There are only two problems with this. First, you have to kill a whole bunch of people in a war, and that’s fairly unpleasant. And second, the productivity is directed at the creation of assets that are of no real use to the society. Unlike the second case, you don’t have a new airport, you just have more bombs.

In both the second and third cases, there is another problem, the accumulation of additional debt by the government. I’d like to discuss this in two ways.

First, governments, unlike businesses don’t seem to publish their complete balance sheet. They do disclose their current and long term debt but they don’t seem to disclose their assets in the same way. As in the case of Greece and other struggling companies, the sale of assets can be used to pay off debts. The US has enormous assets including the Post Office, roads, bridges, parks, mineral rights, waterways, as well as several operating “businesses.” Back during the Vietnam War Lyndon Johnson sold off Fannie Mae and Freddie Mac to private investors as a way to finance the war. It was a good idea to reduce the debt, a bad use of the money.
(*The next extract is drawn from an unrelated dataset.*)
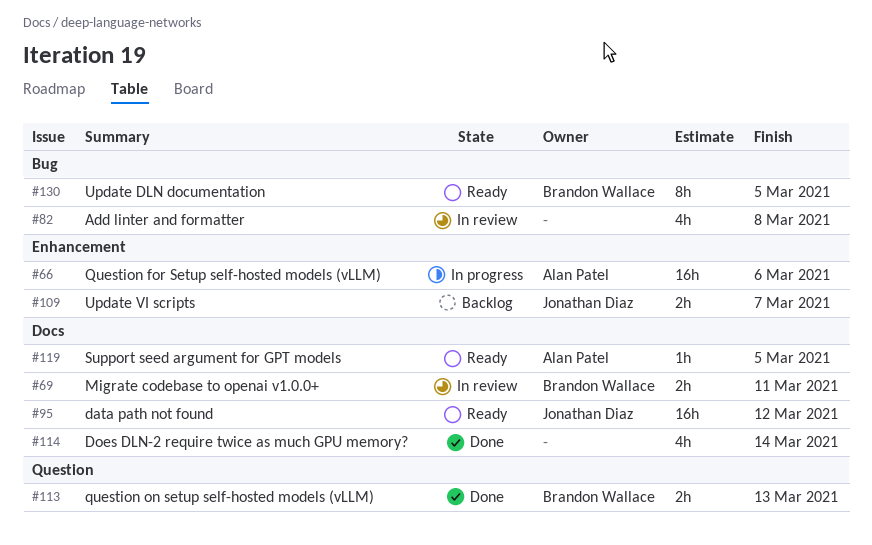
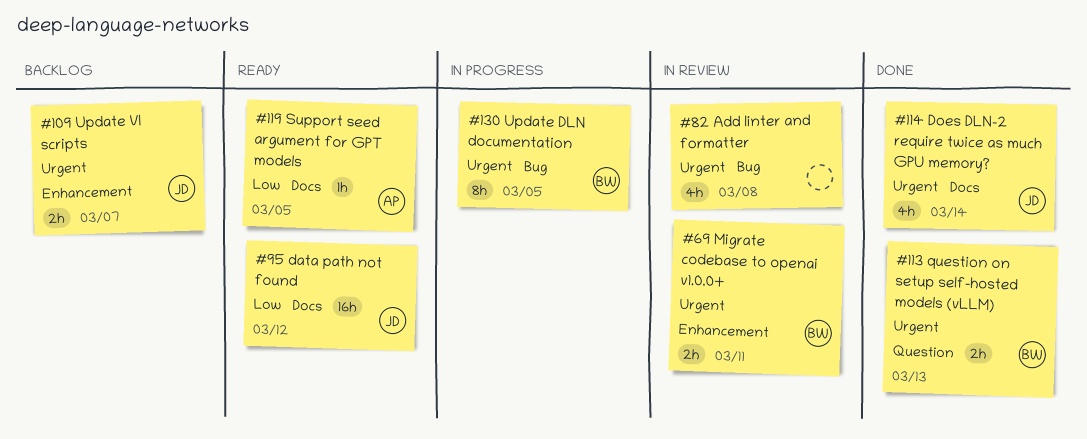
#66: present -> none
#69, label: Docs -> Enhancement
#114, owner: none -> Jonathan Diaz
#130, status: Ready -> In progress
Not carrying a record of the assets on our national books leads us to misunderstand our debt. If, for example, we assumed 10 trillion dollars of additional debt for the purpose of building a national solar energy generation facility and distribution system that completely eliminated our need for imported energy, that investment would be paid for in 10 years. But, getting our government to make those long term investments is virtually impossible if we don’t actually understand or record the asset and the impact that it has on our collective spending. Keep in mind that our government could sell us the electricity and the income would retire the debt. We do leave this to business in the US, which isn’t a bad idea, but in some cases, it’s just too large a problem.

So, one way to deal with all this debt is to sell off some of our collective assets. When selling assets, one typically considers whether the interest that you’re paying on the debt is greater or less than the income that the asset would otherwise provide. Or, as an example, one could either sell mineral rights to a tract of land, or choose to lease or license the mineral rights for an annual fee. While interest rates are low, it’s likely that the fees that can be generated from these assets is actually the better deal. This implies that the entire concept of getting energized about the national debt is silly since at any time we want, we could sell assets to cover the debt, but with the interest rates so low, it makes more sense to hold on to the asset and collect the revenue that they offer. If interest rates climb, then the sale of assets becomes more compelling.

Finally, here’s the fourth method for raising productivity. To use the car analogy, we all need to step on the accelerator simultaneously. But, nobody wants to take the risk. This is exactly where the collective force and wisdom of government can help. If the government would effectively “guarantee” the investment in increased productivity, then it would all just likely work out OK. This means that the government, instead of paying unemployment insurance and letting someone sit and watch Jeopardy should guarantee the wages of new hires if, and only if, revenue and profits don’t grow in accordance with the additional investment.

Companies are shielded from the additional risk, unemployment goes down, productivity goes up and the tax base along with it. The risk to this plan is that positions are created in companies that have no impact on their actual productivity. For example, the CEO gets two additional “assistants” to shine his shoes and bring coffee as opposed to adding two more workers on the assembly line. Thus, companies need to be able to demonstrate the growth of their productivity, which is measured through revenue or an increase in their assets through the additional hiring. Of course, there are ways to cook the books and defeat the intent of the program, but that goes without saying with any government program and the critical question is whether the end justifies the means.